Quel crédit accorder à un rimbaldien qui n'a pas ces repères à la lecture ? Ces repères font clairement le départ entre un certain nombre de lectures qui se défendent et un certain nombre d'autres purement irrecevables ou approximatives.
Il faut noter que cela vaut pour l'acceptation qu'il est question de la charité vertu théologale dans la prose liminaire. Le festin pouvait être rattaché à plusieurs référents culturels : Bible, modèle antique, Gilbert le poète maudit. Le critique Mario Richter, avec une certaine faveur parmi les rimbaldiens, soutient régulièrement que la beauté rejetée est celle démoniaque de Baudelaire. Il était important de montrer à quel point la beauté avait partie liée avec la charité, la justice, et dans "Alchimie du verbe" avec un bonheur qui est celui du chrétien vivant dans l'application de la loi de charité chrétienne, etc.
Sous prétexte que le texte est difficile, les lecteurs n'admettent jamais aucune mise au point. Pourtant, cette mise au point sur la prose liminaire est imparable, elle est rigoureusement démontrée. On ne peut pas prétendre au nom de tout ce qu'on ne sait pas encore sur "Mauvais sang", "Nuit de l'enfer", "L'Impossible", "Adieu", etc., que cette mise au point n'en est pas une. On ne peut pas librement interpréter à son envie les détails du texte de Rimbaud.

◆ **À FAIRE**:
1 > Recopiez le passage du texte sur la lecture de Rimbaud, depuis « Sous prétexte que » jusqu'à « texte de Rimbaud. » inclus.
2 > D'après le texte sur la lecture de Rimbaud, quelle beauté le critique Mario Richter tient-il pour celle qui est rejetée ?
3 > Prolongez le texte sur la lecture de Rimbaud à partir de sa dernière phrase.
Les enregistrements forment un matériau distinct du texte.

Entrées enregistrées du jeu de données

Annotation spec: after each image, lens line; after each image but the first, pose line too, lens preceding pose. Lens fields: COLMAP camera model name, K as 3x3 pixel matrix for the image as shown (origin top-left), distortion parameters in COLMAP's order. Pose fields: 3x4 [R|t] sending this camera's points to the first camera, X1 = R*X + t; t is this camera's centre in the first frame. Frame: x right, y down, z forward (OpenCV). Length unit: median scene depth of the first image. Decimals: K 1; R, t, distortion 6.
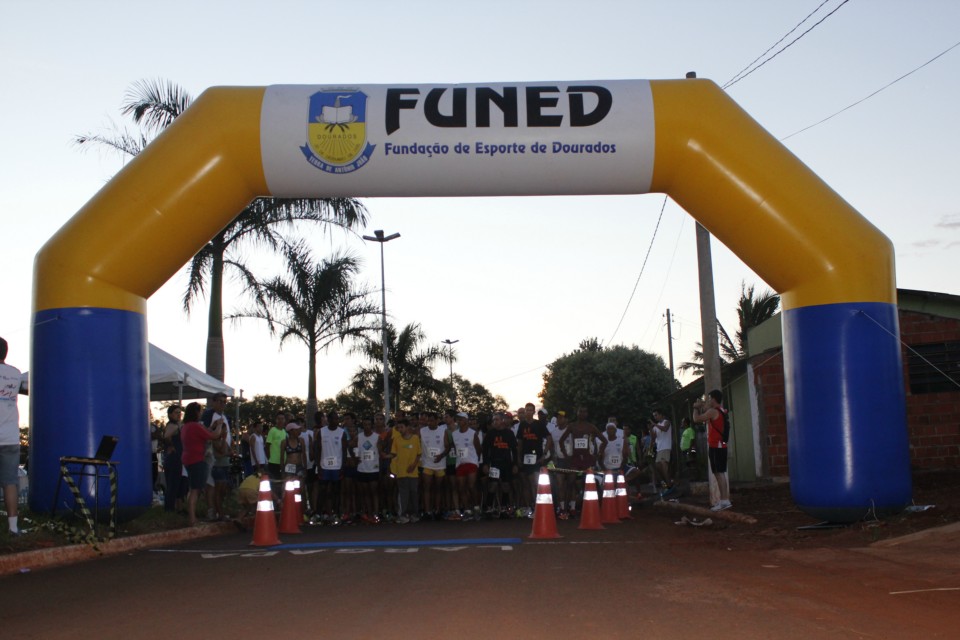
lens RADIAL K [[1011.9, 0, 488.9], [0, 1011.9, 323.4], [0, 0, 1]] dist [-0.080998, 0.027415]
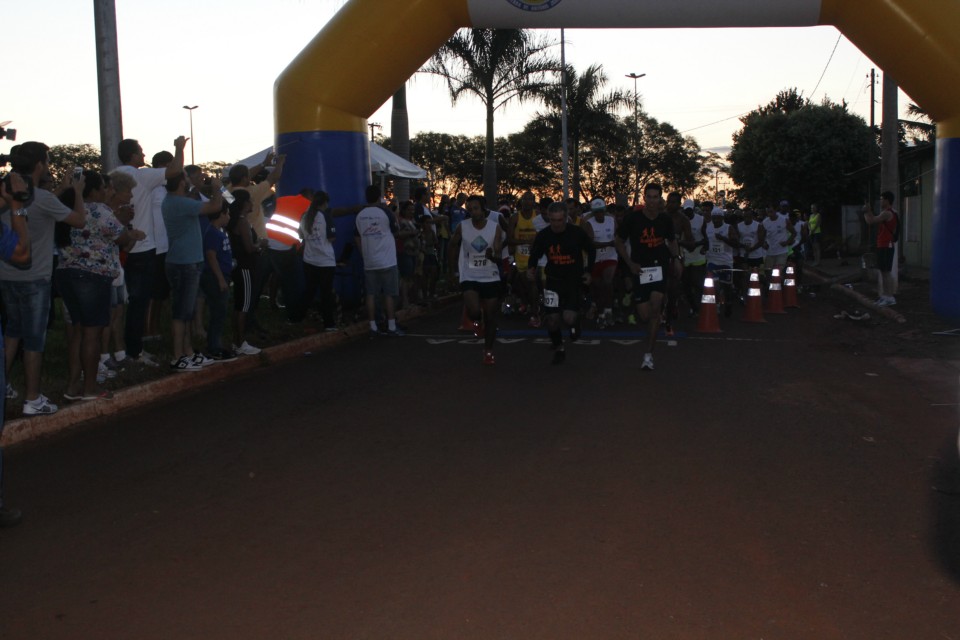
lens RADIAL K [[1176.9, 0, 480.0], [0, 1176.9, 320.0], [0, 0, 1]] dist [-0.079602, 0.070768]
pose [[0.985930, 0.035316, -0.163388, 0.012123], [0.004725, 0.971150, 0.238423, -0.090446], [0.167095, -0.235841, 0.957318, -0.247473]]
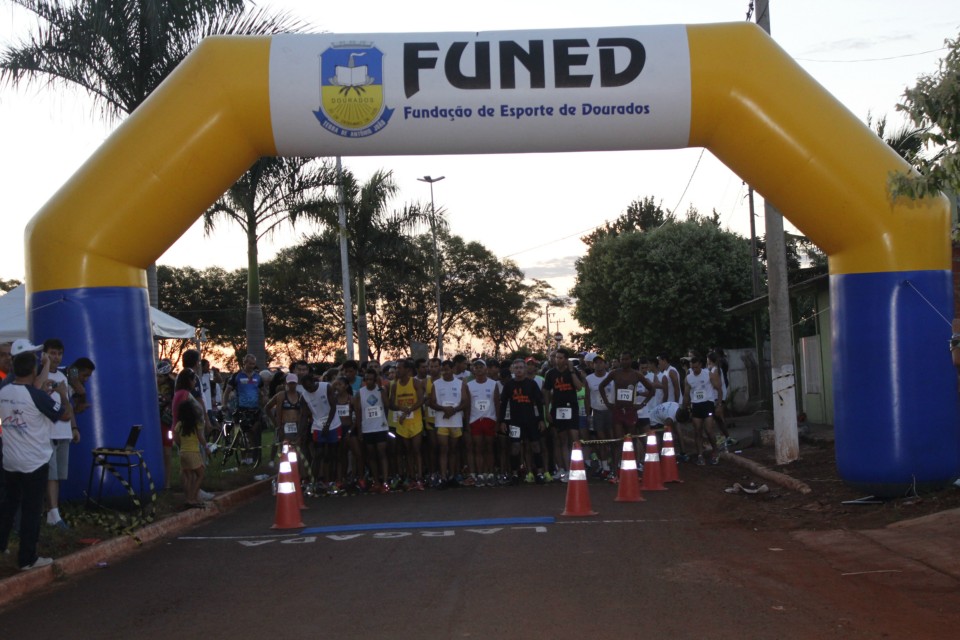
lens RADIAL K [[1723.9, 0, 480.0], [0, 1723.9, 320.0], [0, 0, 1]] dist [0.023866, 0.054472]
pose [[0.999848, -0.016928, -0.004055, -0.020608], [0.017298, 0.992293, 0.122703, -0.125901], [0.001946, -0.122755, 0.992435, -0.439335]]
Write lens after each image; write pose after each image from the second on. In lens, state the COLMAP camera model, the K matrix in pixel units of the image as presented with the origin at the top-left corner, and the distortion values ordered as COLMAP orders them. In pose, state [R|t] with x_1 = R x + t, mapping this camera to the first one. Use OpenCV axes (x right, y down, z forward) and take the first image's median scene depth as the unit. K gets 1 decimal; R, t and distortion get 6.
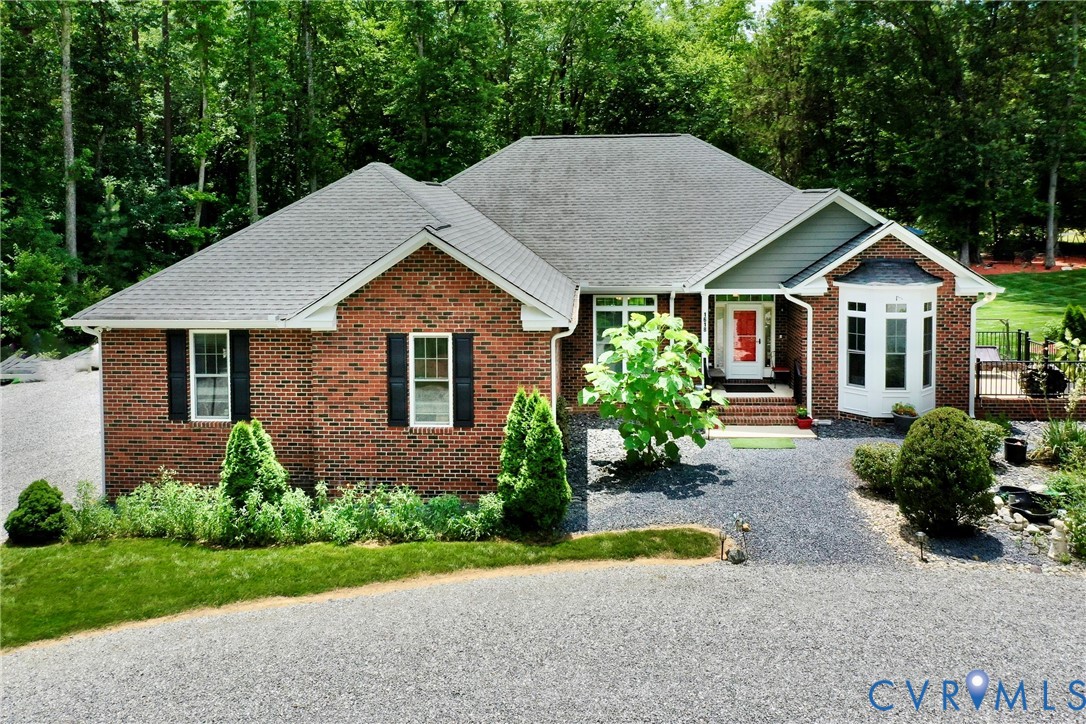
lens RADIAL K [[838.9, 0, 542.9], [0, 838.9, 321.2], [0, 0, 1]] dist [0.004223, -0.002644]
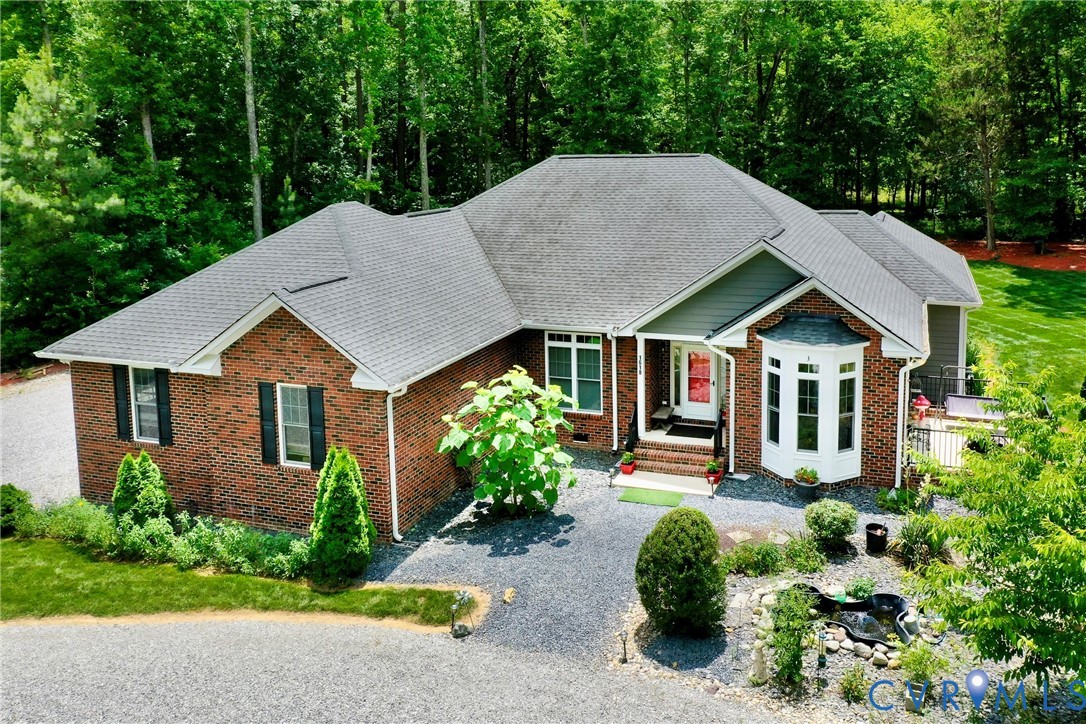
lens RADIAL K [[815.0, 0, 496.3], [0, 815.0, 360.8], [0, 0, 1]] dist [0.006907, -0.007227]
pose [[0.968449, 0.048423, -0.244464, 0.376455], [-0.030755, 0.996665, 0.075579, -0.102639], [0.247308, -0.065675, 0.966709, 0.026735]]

◆ **RÉSULTATS ATTENDUS**:
1 >
Sous prétexte que le texte est difficile, les lecteurs n'admettent jamais aucune mise au point. Pourtant, cette mise au point sur la prose liminaire est imparable, elle est rigoureusement démontrée. On ne peut pas prétendre au nom de tout ce qu'on ne sait pas encore sur "Mauvais sang", "Nuit de l'enfer", "L'Impossible", "Adieu", etc., que cette mise au point n'en est pas une. On ne peut pas librement interpréter à son envie les détails du texte de Rimbaud.

2 > La beauté démoniaque de Baudelaire.

3 >
On s'aperçoit également que les plans métaphoriques réagissent par-delà des œuvres qu'on sépare volontiers : le livre Une saison en enfer d'un côté et des poèmes en prose du recueil Illuminations d'un autre côté ("Aube", "Conte", etc.).
On observera que le "Matin" est associé du coup au refus de la mort dans Une saison en enfer et que nous avons beaucoup à gagner à comparer régulièrement les poèmes "Conte", "Aube", "Génie" et d'autres avec les récits métaphoriques d'Une saison en enfer, quand bien même une prudence s'impose sur la chronologie des compositions, chronologie non innocente pour la signification précise des poèmes en prose.
Métaphores du corps, de la lumière, etc., sont mobilisées pour de comparables recherches d'une vérité.
Le problème, c'est que les rimbaldiens font fi de telles conclusions. Mais, comment ensuite les convaincre de mises au point sur "Mauvais sang", "Alchimie du verbe", "L'Impossible", s'il n'y a jamais moyen de leur admettre le moindre acquis.
C'est désespérément triste. Rimbaud a tout simplement écrit pour rien à cause d'eux.

***

Une idée bonus : je n'arrive pas encore à remettre la main sur le livre Lectures des Poésies et d'Une saison en enfer d'Arthur Rimbaud dirigé par Murphy, dans lequel il y a divers articles dont un de Pierre Laforgue qui étudiait "Mauvais sang" à l'aune de repères sociologiques ou de repères d'historiens. L'expression utilisée par Rimbaud "fille aînée de l'église" était toute récente à l'époque. C'est le roi de France qui était "fils aîné de l'église", mais l'expression appliquée à la France date du milieu du dix-neuvième siècle (Ozanam (1836) au lendemain de la révolution de 1830, puis Lacordaire (1841), auteur par ailleurs d'un ouvrage sur Ozanam daté de 1856, et Lacordaire le fait dans les termes de Rimbaud lui-même. La formule a eu du poids sous la Troisième République et surtout à la commémoration de Clovis en 1896, mais Rimbaud écrit son texte en 1873, donc il faut sourcer le débat qui eut lieu avant 1873). J'ai envie de lire les ouvrages d'époque à ce sujet, mais aussi de vérifier ce que les rimbaldiens ont déjà pu dire en ce qui concerne cette expression.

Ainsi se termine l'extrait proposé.